* Aufgaben *
1. Fassen Sie die DaVinci-Kaufberatung in zwei Sätzen zusammen.
2. Geben Sie aus der DaVinci-Kaufberatung den Wortlaut von „Modell Preis ab“ bis einschließlich „auf der Front.“ unverändert wieder.
3. Beantworten Sie anhand der DaVinci-Kaufberatung die folgenden Fragen:
(a) Aus welcher Stadt stammt die Marke DaVinci?
(b) Wie viel wiegt der IQ Core?
(c) Welche Akkukapazität hat der MIQRO-C?

+++ Zitierter Abschnitt +++

Welcher DaVinci ist der Richtige? Kaufberatung 2026

DaVinci ist eine US-Marke aus Las Vegas mit einer ungewöhnlichen Konstante: Fast jedes Modell hat einen Wechselakku, einen Zirkonium-Luftweg und zehn Jahre Garantie. Wer sich zwischen den Geräten entscheidet, stolpert allerdings über die Namen — IQ, IQ2, IQ3, IQC und IQ Core stehen nebeneinander im Sortiment, und die Zahl sagt nicht immer, was man erwartet.

Auf einen Blick

  • Beste Gesamtwahl: DaVinci IQ3 (ab 189 €) — 4000 mAh Wechselakku, 10 Jahre Garantie
  • Günstiger Einstieg in die IQ-Reihe: IQC (ab 125 €)
  • Kleinstes Format: IQ Core, 50 g — leichter als jedes andere DaVinci
  • Unterwegs: MIQRO-C (ab 85 €), 87 g

Alle aktuellen DaVinci-Modelle im Vergleich

Modell Preis ab Akku Gewicht Aufheizen Garantie
IQ3 189 € 4000 mAh, wechselbar 238 g 30 s 10 Jahre
IQ2 170 € 3500 mAh, wechselbar 159 g 30 s 10 Jahre
IQC 125 € 3000 mAh, wechselbar 150 g 30 s 10 Jahre
IQ Core 179 € 3000 mAh, wechselbar 50 g 45 s 5 Jahre
MIQRO-C 85 € 900 mAh, wechselbar 87 g 39 s 5 Jahre

Die IQ-Reihe: Warum die Zahlen verwirren

Die Namen legen eine Reihenfolge nahe, die so nicht stimmt. IQC ist kein Nachfolger des IQ2, sondern die abgespeckte Variante der zweiten Generation: gleicher Temperaturbereich, gleiche Bedienung, aber 3000 statt 3500 mAh und ohne das LED-Raster auf der Front.

+++ Bereitgestellte Daten +++

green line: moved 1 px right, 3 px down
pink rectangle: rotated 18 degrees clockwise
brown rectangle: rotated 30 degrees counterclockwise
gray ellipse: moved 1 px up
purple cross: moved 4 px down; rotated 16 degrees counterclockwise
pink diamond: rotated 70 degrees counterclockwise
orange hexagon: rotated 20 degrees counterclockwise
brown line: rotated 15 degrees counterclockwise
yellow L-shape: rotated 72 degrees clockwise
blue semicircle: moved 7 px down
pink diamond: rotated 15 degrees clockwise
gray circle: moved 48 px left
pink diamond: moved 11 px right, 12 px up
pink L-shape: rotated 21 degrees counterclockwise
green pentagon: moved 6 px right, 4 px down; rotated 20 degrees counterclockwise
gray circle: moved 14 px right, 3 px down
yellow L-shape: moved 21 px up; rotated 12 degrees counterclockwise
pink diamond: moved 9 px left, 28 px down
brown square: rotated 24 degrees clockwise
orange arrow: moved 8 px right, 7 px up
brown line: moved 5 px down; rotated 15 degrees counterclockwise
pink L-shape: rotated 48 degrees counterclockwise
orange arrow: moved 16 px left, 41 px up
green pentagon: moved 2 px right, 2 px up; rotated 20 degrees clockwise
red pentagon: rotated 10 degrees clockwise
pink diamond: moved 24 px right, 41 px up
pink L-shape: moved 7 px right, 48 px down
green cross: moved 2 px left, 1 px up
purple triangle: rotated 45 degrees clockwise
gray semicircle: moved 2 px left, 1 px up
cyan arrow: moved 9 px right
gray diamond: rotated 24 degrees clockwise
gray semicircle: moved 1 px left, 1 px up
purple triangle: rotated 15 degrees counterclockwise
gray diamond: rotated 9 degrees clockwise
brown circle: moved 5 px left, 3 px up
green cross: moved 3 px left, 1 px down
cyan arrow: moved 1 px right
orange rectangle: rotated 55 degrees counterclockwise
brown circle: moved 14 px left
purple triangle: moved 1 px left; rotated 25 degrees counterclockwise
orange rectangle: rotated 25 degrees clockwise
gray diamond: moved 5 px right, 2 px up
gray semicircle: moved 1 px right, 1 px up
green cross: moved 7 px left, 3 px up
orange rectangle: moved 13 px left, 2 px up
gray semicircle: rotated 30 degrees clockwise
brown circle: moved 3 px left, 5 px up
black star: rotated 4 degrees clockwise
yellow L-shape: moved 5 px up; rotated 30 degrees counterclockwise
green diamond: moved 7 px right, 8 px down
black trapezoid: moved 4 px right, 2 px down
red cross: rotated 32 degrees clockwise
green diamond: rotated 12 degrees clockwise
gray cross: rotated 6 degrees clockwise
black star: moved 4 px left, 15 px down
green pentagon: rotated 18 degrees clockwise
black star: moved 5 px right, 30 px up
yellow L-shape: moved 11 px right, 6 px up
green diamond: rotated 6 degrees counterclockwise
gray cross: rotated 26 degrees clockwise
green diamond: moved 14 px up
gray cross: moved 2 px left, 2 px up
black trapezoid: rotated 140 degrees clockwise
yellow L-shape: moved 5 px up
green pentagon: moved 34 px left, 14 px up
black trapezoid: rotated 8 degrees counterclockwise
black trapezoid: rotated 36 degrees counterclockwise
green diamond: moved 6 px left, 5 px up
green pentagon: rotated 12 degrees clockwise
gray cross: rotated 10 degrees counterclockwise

+++

* Lösungen der Reihe *
1. DaVinci ist eine US-Marke aus Las Vegas, bei der fast jedes Modell einen Wechselakku, einen Zirkonium-Luftweg und zehn Jahre Garantie hat, deren Modellnamen IQ, IQ2, IQ3, IQC und IQ Core jedoch verwirren. Als beste Gesamtwahl gilt der IQ3 ab 189 €, während der IQC kein Nachfolger des IQ2 ist, sondern die abgespeckte Variante der zweiten Generation mit 3000 statt 3500 mAh und ohne LED-Raster.

2.
Modell Preis ab Akku Gewicht Aufheizen Garantie
IQ3 189 € 4000 mAh, wechselbar 238 g 30 s 10 Jahre
IQ2 170 € 3500 mAh, wechselbar 159 g 30 s 10 Jahre
IQC 125 € 3000 mAh, wechselbar 150 g 30 s 10 Jahre
IQ Core 179 € 3000 mAh, wechselbar 50 g 45 s 5 Jahre
MIQRO-C 85 € 900 mAh, wechselbar 87 g 39 s 5 Jahre

Die IQ-Reihe: Warum die Zahlen verwirren

Die Namen legen eine Reihenfolge nahe, die so nicht stimmt. IQC ist kein Nachfolger des IQ2, sondern die abgespeckte Variante der zweiten Generation: gleicher Temperaturbereich, gleiche Bedienung, aber 3000 statt 3500 mAh und ohne das LED-Raster auf der Front.

3.
(a) Las Vegas
(b) 50 g
(c) 900 mAh